Written by Katy Read, the article “Glass Half Full” in the fall issue of Brain, Child magazine, explores the questions: “Have mothers complained too much, already … or not enough?” In it, she references a book I hadn’t yet heard of by Bryan Caplan, Selfish Reasons to Have More Kids: Why Being a Great Parent Is Less Work and More Fun Than You’d Think
…Caplan argues that parents make their own job unnecessarily difficult. If they’d cut themselves some slack, he insists, raising kids would be more enjoyable—so much so that couples should consider having more children than they’d planned.
At the same time, however, other observers contend that it’s still rare and socially risky for mothers to admit any discontent…
So which are we: A culture in which mothers hesitate to voice misgivings for fear of social reprisal? Or one so inundated with maternal kvetching that onlookers are understandably tired of it?…
She later returns to Caplan’s ideas about nature vs. nurture (i.e. that nurture carries less weight than we often assume):
Why do moms “self-flagellate”? Because they’ve been taught that kids pay a long-term price for their parents’ ordinary mistakes. They don’t. Because they think they’re to blame for their children’s flaws. They aren’t.
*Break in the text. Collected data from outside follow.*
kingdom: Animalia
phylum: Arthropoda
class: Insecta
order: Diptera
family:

But guess what. Admitting you can’t control phenomena that nevertheless significantly color your emotional well-being and day-to-day life is not necessarily a ticket to relaxation. Even armed with twins studies and mortality stats, I have not experienced parenting as the carefree romp that Caplan promises.
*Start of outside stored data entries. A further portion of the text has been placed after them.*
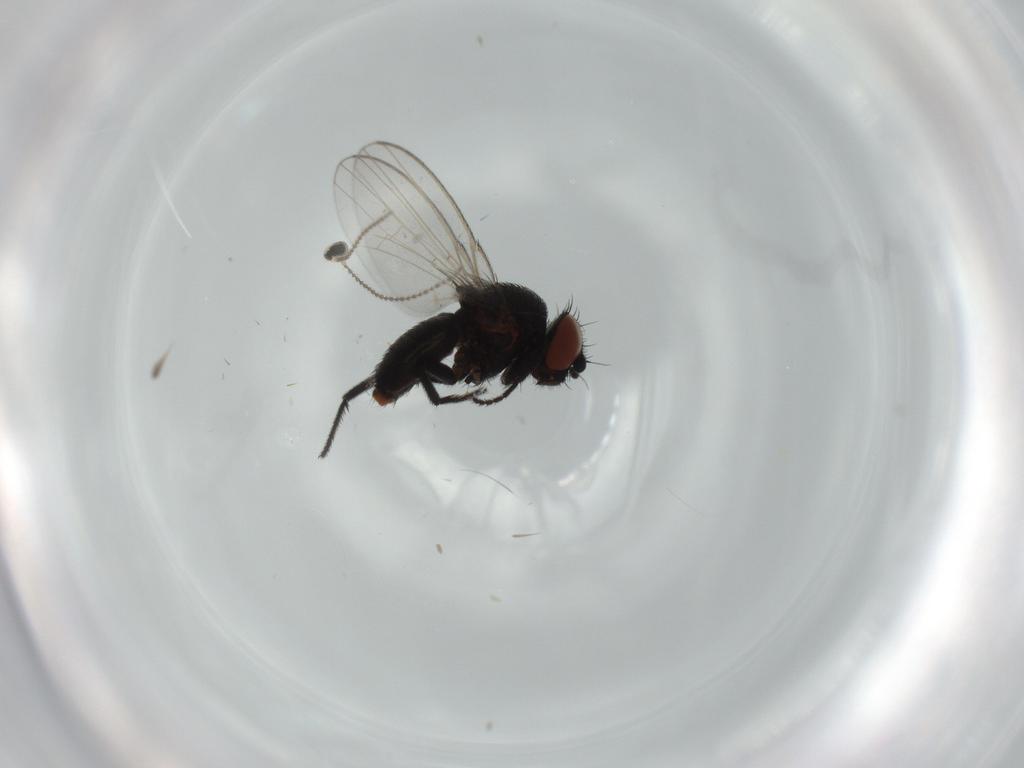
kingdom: Animalia
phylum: Arthropoda
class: Insecta
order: Diptera
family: Cecidomyiidae
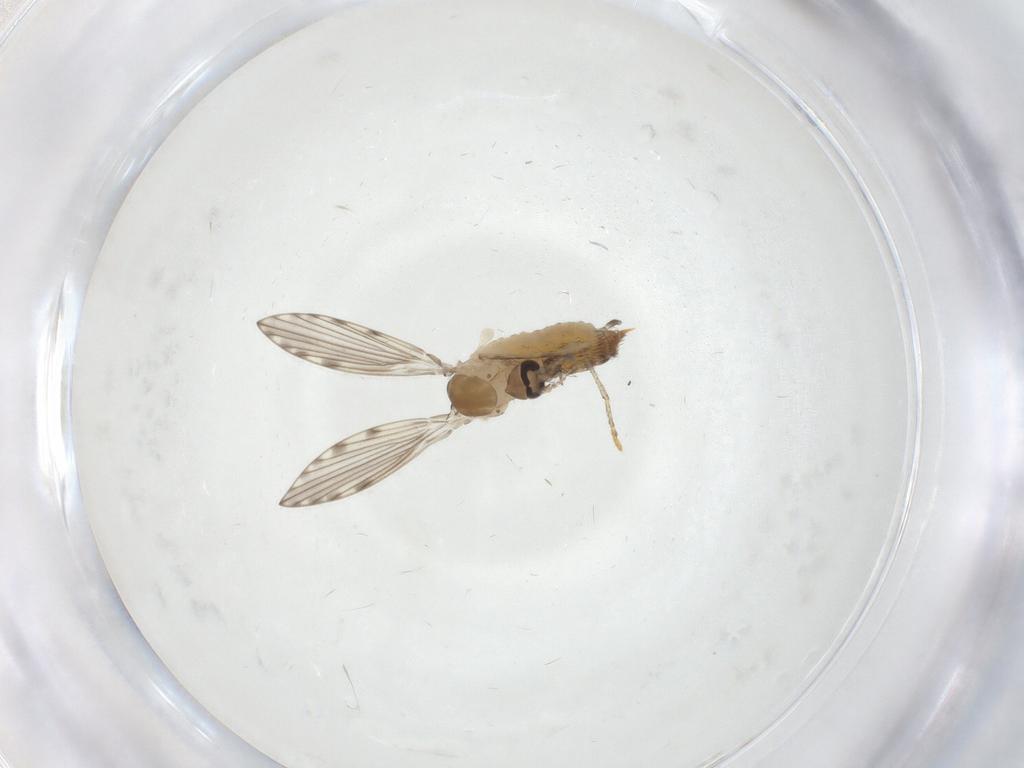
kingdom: Animalia
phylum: Arthropoda
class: Insecta
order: Diptera
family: Psychodidae
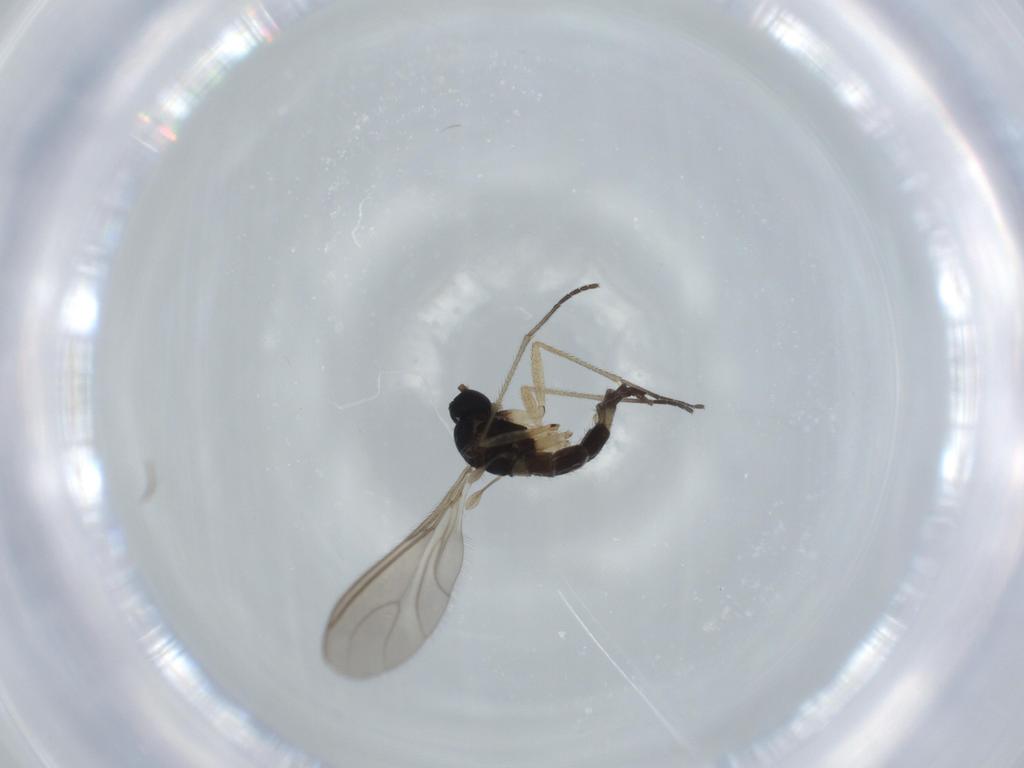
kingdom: Animalia
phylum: Arthropoda
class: Insecta
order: Diptera
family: Sciaridae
Sure, much of it has been wonderful. However, not to get all whiny mother on you, raising children remains an often complicated, frustrating, and stress-inducing enterprise, involving many kinds of challenges.
The best part of this article in my opinion, however, was the author’s postscript:
If I were the conspiracy-theory type, I might imagine a sinister plot behind efforts to keep mothers from complaining. After all, mothers perform the lion’s share of unpaid housework and child care—and pay a steep economic price for doing so, on average making less money than fathers or childless people and suffering from a higher rate of poverty. What better way to keep mothers from rebelling against those circumstances than to discourage them from voicing any objections? It’s ingenious: convince women through cultural conditioning that mothers are blissfully content—or ought to be, anyway—and penalize those who contradict that image by lashing back with criticism dripping with contempt.
Luckily, I’m not a conspiracy nut. So of course I don’t seriously think that the writers and publications I quoted in this piece, whom I respect, are in cahoots with opponents of reforms that would make mothers’ lives more manageable (universal health insurance that would make part-time work more feasible, for example). Still, it’s worth asking why the reaction is so swift and harsh—why the outrage? where’s the threat? what deep, dark fears are being tapped?—when a mother dares to mention the empty half of the glass. Glass Half Full in Brain, Child magazine.
As a side note, the same issue contains another interesting article called Inappropriate. This article includes a nude photo of a woman with a double mastectomy and notes that no print publication has ever published the photos, taken by photographer/artist David Jay in a project called SCAR (“Surviving Cancer. Absolute Reality.”). So, it was cool to extrapolate from that that Brain, Child was the first publication to have the guts to publish his work in a print magazine!